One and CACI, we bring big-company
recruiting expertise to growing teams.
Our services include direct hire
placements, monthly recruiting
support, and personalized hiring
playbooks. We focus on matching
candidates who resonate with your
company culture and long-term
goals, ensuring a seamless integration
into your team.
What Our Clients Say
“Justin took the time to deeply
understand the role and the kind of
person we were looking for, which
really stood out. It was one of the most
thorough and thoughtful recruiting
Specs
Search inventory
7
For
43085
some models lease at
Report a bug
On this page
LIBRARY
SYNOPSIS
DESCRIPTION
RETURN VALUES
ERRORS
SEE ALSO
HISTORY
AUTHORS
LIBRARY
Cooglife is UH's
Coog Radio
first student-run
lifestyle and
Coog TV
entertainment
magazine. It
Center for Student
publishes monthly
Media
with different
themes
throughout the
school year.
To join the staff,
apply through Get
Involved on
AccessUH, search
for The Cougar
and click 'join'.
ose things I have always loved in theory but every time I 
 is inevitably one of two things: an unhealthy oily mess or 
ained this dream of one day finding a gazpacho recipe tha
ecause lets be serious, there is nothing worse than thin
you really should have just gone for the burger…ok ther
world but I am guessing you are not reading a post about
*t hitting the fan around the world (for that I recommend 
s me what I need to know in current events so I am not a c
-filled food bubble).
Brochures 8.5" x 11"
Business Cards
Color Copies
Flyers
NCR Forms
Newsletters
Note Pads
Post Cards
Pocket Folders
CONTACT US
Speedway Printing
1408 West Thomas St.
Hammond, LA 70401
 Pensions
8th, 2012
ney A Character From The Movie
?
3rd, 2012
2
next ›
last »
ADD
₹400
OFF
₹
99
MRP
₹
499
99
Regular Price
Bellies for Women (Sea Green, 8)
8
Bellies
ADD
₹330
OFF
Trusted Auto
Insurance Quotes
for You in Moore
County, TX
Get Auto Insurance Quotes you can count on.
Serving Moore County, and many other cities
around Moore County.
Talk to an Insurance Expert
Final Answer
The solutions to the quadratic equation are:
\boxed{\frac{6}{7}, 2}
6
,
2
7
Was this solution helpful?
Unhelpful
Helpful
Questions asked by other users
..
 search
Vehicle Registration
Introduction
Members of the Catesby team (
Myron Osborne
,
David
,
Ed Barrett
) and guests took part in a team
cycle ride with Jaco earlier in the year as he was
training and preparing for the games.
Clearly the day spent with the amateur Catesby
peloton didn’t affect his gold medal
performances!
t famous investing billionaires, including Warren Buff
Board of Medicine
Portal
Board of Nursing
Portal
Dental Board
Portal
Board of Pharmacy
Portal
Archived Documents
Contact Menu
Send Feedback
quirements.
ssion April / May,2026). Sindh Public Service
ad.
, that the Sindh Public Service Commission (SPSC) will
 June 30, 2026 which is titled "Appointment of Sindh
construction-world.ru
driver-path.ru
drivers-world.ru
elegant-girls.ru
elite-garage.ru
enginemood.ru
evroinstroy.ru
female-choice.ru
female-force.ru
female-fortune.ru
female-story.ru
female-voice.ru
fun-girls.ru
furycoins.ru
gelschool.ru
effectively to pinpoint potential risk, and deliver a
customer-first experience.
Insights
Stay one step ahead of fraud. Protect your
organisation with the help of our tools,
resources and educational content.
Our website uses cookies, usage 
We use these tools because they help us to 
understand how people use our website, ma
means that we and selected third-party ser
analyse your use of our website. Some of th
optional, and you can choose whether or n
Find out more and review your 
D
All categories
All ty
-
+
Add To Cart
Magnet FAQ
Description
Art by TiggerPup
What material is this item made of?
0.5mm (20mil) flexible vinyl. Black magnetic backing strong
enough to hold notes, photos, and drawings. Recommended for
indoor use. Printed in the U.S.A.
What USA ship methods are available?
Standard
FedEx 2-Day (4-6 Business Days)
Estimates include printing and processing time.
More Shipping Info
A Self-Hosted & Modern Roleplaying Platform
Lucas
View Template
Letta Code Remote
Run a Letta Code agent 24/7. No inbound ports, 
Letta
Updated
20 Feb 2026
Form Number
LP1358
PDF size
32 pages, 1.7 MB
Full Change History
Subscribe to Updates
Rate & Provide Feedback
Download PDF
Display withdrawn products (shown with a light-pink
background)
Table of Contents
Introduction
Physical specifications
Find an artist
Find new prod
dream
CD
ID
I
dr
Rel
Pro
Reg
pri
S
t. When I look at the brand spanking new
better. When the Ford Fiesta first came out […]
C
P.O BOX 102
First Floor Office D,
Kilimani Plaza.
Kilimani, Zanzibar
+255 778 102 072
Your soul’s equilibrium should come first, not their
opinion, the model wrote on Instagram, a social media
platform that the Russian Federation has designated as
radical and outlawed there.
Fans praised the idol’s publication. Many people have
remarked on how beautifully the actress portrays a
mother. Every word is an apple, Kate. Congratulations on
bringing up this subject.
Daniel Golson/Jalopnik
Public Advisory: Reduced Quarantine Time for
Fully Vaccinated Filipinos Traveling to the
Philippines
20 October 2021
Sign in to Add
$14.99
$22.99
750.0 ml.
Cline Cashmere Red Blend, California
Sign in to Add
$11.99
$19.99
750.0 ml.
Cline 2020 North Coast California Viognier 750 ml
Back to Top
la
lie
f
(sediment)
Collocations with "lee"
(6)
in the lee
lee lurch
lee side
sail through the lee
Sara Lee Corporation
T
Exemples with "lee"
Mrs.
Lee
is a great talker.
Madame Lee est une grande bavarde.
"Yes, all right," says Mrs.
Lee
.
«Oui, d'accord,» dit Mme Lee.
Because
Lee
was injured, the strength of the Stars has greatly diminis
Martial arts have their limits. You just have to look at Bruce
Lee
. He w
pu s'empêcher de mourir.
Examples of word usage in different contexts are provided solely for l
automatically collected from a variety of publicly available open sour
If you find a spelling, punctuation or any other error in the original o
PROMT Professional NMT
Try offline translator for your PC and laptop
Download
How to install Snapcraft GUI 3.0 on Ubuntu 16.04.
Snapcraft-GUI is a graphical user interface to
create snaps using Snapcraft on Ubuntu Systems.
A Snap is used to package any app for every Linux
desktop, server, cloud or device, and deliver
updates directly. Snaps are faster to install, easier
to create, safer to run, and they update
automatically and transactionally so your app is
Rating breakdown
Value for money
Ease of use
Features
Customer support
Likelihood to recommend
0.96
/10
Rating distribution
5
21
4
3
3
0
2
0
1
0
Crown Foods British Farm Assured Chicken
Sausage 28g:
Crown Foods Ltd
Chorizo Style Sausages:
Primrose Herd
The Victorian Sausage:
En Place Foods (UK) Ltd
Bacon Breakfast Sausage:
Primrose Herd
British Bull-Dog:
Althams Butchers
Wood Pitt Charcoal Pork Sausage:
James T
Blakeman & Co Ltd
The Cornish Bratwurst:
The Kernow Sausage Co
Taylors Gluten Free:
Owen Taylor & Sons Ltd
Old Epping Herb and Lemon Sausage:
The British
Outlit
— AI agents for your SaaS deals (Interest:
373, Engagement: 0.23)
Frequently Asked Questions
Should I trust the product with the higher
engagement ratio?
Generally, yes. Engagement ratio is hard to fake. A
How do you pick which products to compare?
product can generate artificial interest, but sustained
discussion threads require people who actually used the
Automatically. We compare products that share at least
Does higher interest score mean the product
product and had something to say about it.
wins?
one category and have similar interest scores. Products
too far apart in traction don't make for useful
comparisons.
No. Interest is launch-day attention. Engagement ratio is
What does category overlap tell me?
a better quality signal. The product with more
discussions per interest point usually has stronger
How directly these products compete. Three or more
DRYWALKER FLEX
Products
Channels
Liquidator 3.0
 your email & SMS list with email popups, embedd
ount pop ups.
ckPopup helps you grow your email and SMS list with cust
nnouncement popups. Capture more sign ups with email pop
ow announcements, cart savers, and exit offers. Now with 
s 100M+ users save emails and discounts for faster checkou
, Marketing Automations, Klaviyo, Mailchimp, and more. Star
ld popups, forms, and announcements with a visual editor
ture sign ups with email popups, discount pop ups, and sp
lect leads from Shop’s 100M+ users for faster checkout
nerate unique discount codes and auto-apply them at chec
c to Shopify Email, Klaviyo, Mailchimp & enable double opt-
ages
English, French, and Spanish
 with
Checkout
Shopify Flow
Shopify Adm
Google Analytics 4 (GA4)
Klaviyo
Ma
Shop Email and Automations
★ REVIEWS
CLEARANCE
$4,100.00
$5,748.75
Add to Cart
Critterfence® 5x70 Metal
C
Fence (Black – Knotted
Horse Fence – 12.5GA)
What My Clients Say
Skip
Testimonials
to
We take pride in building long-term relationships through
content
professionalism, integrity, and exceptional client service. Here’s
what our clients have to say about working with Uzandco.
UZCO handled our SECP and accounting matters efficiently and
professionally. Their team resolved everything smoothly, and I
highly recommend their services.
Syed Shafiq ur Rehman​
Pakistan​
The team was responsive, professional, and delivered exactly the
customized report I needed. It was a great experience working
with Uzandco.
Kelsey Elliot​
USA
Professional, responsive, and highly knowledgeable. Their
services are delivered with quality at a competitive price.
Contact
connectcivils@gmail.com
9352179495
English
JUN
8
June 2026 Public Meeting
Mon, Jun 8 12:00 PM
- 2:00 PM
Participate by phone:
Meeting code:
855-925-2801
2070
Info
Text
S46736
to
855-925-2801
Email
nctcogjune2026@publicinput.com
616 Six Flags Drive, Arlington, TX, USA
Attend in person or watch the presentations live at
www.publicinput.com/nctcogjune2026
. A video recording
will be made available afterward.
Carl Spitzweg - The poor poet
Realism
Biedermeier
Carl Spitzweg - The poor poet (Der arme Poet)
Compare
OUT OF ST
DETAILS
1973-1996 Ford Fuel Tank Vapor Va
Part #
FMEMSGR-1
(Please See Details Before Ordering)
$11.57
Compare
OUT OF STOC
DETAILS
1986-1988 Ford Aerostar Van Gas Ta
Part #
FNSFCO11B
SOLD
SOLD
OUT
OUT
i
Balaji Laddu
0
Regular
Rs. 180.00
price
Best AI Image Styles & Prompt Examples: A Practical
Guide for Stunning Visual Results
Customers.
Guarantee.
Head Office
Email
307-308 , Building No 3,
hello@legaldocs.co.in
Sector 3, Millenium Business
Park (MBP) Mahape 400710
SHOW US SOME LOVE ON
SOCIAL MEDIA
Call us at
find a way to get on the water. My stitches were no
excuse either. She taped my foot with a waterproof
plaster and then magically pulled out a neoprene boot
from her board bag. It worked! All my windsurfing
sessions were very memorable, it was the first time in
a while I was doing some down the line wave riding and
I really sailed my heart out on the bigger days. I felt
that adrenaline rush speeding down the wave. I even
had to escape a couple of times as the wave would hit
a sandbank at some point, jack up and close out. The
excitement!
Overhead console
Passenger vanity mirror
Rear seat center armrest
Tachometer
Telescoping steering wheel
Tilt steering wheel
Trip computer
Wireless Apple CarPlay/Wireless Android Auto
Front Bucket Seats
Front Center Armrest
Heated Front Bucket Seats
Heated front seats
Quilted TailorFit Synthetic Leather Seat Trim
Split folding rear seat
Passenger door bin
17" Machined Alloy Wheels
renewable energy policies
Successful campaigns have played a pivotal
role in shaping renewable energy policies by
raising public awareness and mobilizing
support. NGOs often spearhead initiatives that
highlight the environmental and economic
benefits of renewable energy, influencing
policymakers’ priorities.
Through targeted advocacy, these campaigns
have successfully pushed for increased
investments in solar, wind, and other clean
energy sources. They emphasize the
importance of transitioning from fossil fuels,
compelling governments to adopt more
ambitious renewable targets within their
········
* [Work request]: Update the lines from the first one through the line with "person we were looking for, which", replacing "recruiting" with "staffing" and leaving everything else unchanged. Return only those lines.

* [Exercise answer]:
One and CACI, we bring big-company
staffing expertise to growing teams.
Our services include direct hire
placements, monthly staffing
support, and personalized hiring
playbooks. We focus on matching
candidates who resonate with your
company culture and long-term
goals, ensuring a seamless integration
into your team.
What Our Clients Say
“Justin took the time to deeply
understand the role and the kind of
person we were looking for, which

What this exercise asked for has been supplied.